By the way, smaller government advocates should spend some time staring at that list, especially the sub-20%s. It’s not a pretty picture.

• First of all, if you’ve lumped SS and Medicare obligations into the national debt – it seems like you have – that’s confusing.

The total unfunded liabilities includes all of it. Would you be happier if I stripped out the national debt, then used the GAAP audit report to give a \$100 trillion figure for entitlements?

…it’s not physically possible? What, are you kidding?

Nope. I don’t believe the middle class will allow the required increases in taxation and reductions in spending/benefits, and I believe the negative effects of economic growth, if they did, would simply make the GDP percentage a larger share of a smaller pie.

We’re either going to default, or monetize. I guess, if we do the latter, that would count as “paying” it, though.

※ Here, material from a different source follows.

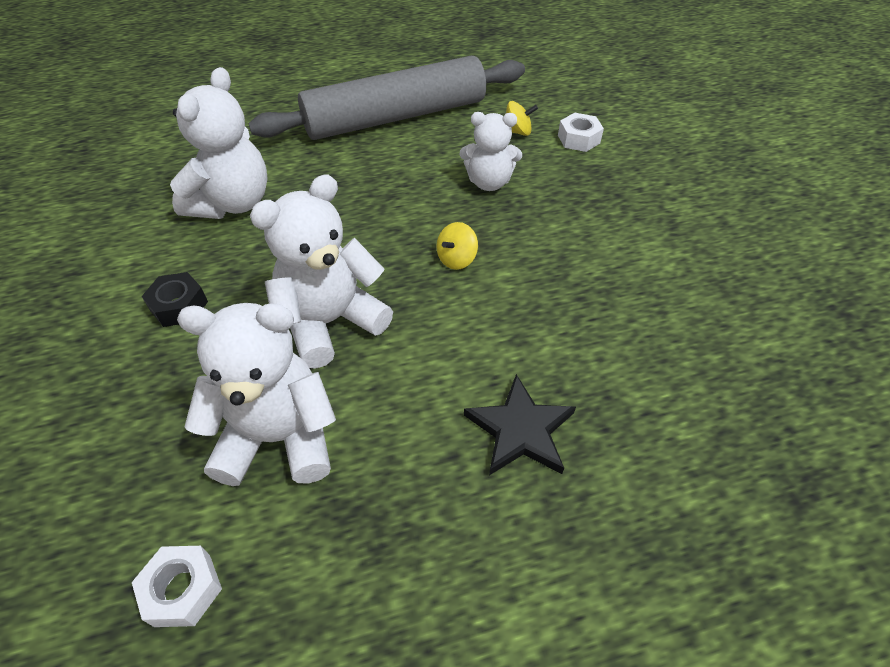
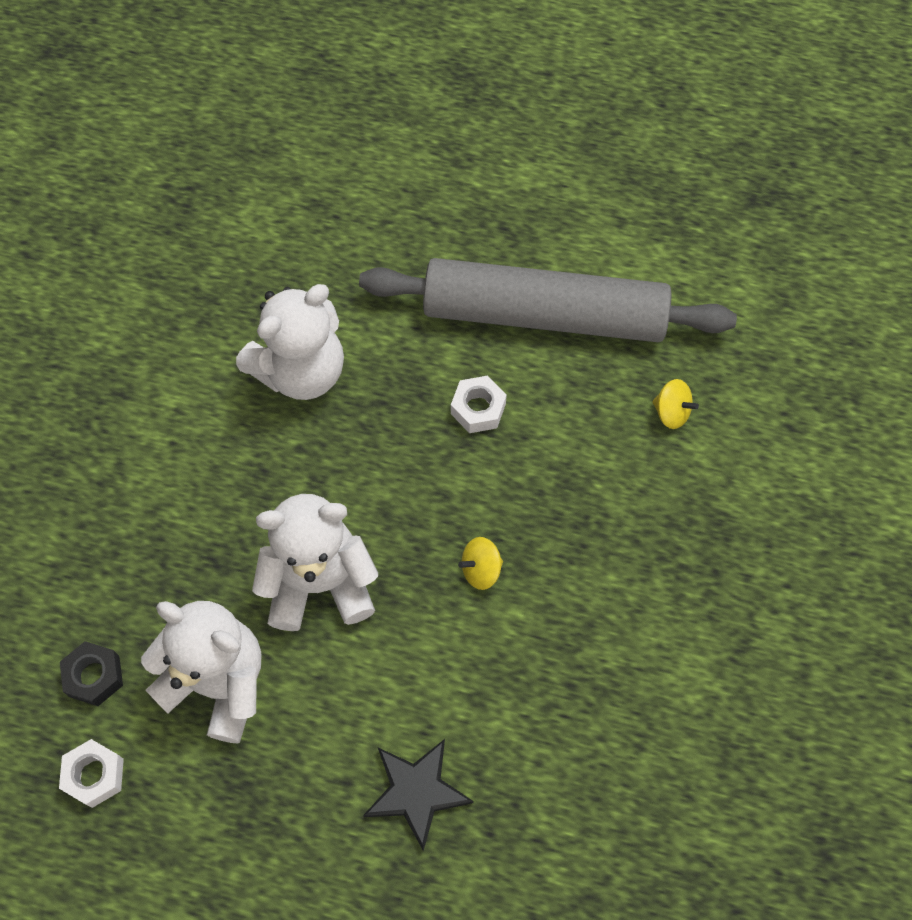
camera: 30 degrees right, 15 degrees up
(179, 306) = (196, 489): black nut -> black nut (94, 676)
(489, 182) = (583, 478): white teddy bear -> none
(578, 139) = (736, 462): white nut -> white nut (478, 409)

• By the way, smaller government advocates should spend some time staring at that list, especially the sub-20%s. It’s not a pretty picture.

So what? It’s one thing to have low tax rates because you’re too poor and totalitarian to raise more money–many of those states actually have quite steeply progressive tax rates, for what it’s worth–and to have lower tax rates because you choose to do so.

Look at the debt:GDP ratios for those countries above 20%. That’s not a pretty–or sustainable–picture either.